▶ [ATIVIDADE 1]: Informe em quantas linhas dos registros abaixo aparece a palavra "left". Responda somente com o número.

Críticas


EL CRÍTICO

De: Javier Morales Perez, Juan Zavala
Com: Pepa Blanes, Icíar Bollaín, Carlos Boyero
23.01.2023
Por Marcelo Janot
Documentário se debruça sobre a vida e obra do polêmico espanhol Carlos Boyero

Em 2004, a diretora e atriz Maria de Medeiros ofereceu sua contribuição ao debate sobre a conturbada relação entre críticos e cineastas no documentário “Je T’Aime...Moi Non Plus”. Quatro anos depois foi o diretor e crítico Kleber Mendonça Filho quem revisitou o tema em “Crítico”. Muita coisa mudou no exercício da crítica de cinema de 2008 pra cá, quase uma revolução causada pelo surgimento de youtubers, tiktokers, twitteiros e toda sorte de “influenciadores” midiáticos que passaram a ter muito mais influência sobre o grande público “consumidor” de cinema do que os críticos que exercem sua função na mídia tradicional.

O espanhol Carlos Boyero é um desses espécimes que parecem em vias de extinção: o crítico de jornal que construiu uma reputação em jornais de grande circulação como El Mundo e El País, onde trabalha desde 2007, e segue bem remunerado com dedicação exclusiva ao ofício. Ainda considerado o mais famoso crítico espanhol, embora desconhecido da nova geração de cinéfilos, ele é um testemunho vivo dessa transição ocorrida nas últimas cinco décadas.

Por isso, o documentário “El Crítico” (2022), de Javier Morales Pena e Juan Zavala, disponível na HBO, tem um duplo interesse: mostrar o que mudou, as consequências desse gap geracional na profissão, e ao mesmo tempo oferecer um perfil biográfico de uma personalidade polêmica como Boyero. Filmado em 2021 durante o Festival de San Sebastián, que Boyero diz ter sido o último de sua carreira, o filme tem uma atmosfera melancólica que se evidencia nos momentos em que se ocupa da vida pessoal do crítico.

▶ [DADOS EXIBIDOS]:
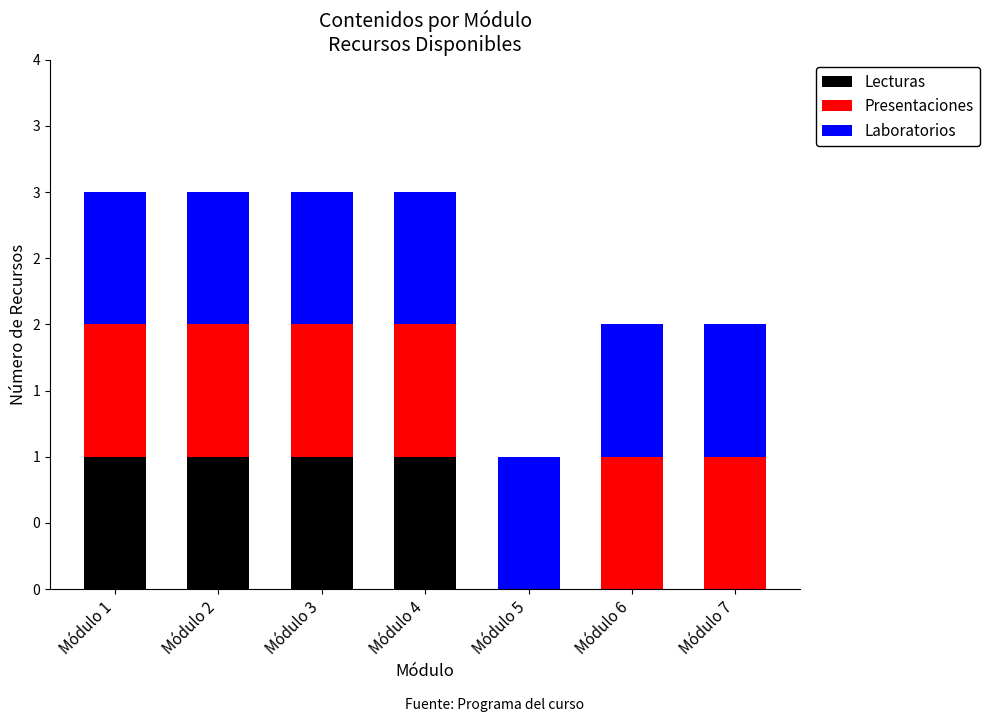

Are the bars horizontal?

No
--
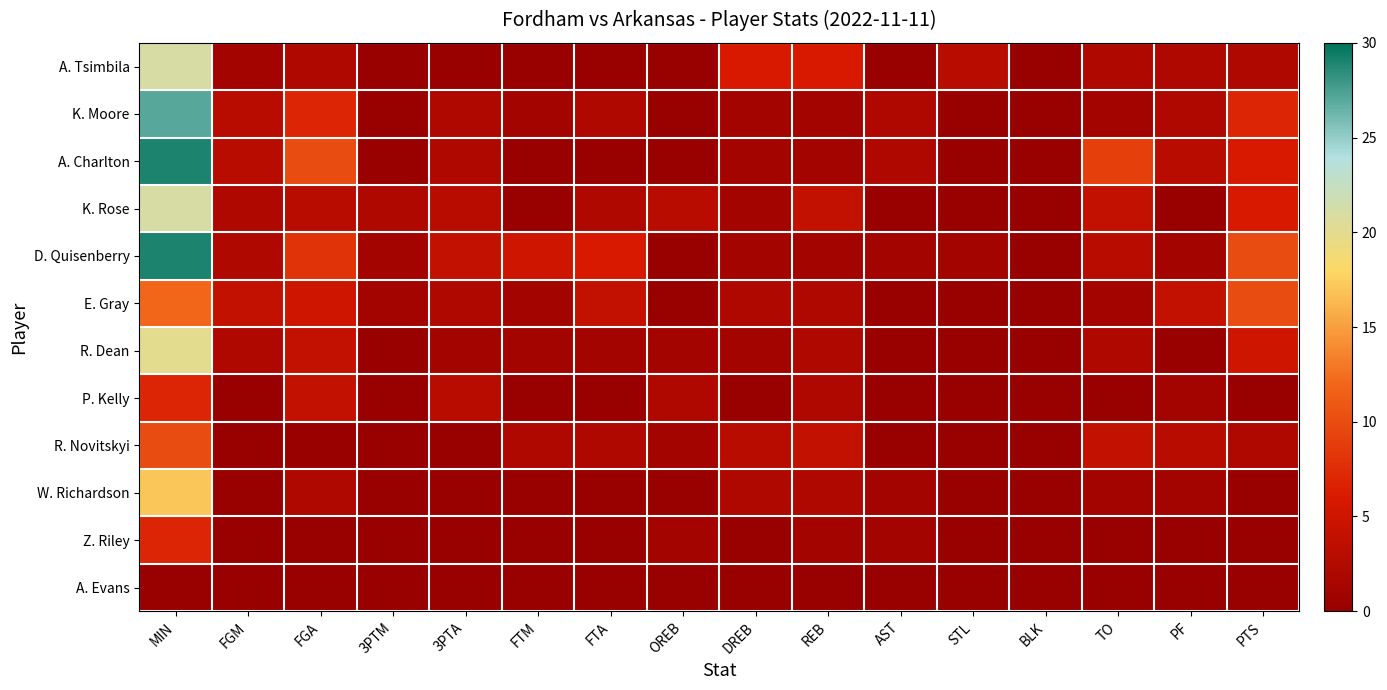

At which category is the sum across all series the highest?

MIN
* * *
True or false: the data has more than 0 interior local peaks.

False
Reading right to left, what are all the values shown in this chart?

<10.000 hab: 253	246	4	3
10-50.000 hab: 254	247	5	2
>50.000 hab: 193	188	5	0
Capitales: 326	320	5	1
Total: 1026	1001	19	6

▶ [ATIVIDADE 2]: Reproduza, sem nenhuma alteração, o trecho da crítica sobre o documentário que começa nas palavras "Por isso, o" e termina logo após "pessoal do crítico.".

▶ [SUA RESPOSTA 1]: 1

▶ [SUA RESPOSTA 2]:
Por isso, o documentário “El Crítico” (2022), de Javier Morales Pena e Juan Zavala, disponível na HBO, tem um duplo interesse: mostrar o que mudou, as consequências desse gap geracional na profissão, e ao mesmo tempo oferecer um perfil biográfico de uma personalidade polêmica como Boyero. Filmado em 2021 durante o Festival de San Sebastián, que Boyero diz ter sido o último de sua carreira, o filme tem uma atmosfera melancólica que se evidencia nos momentos em que se ocupa da vida pessoal do crítico.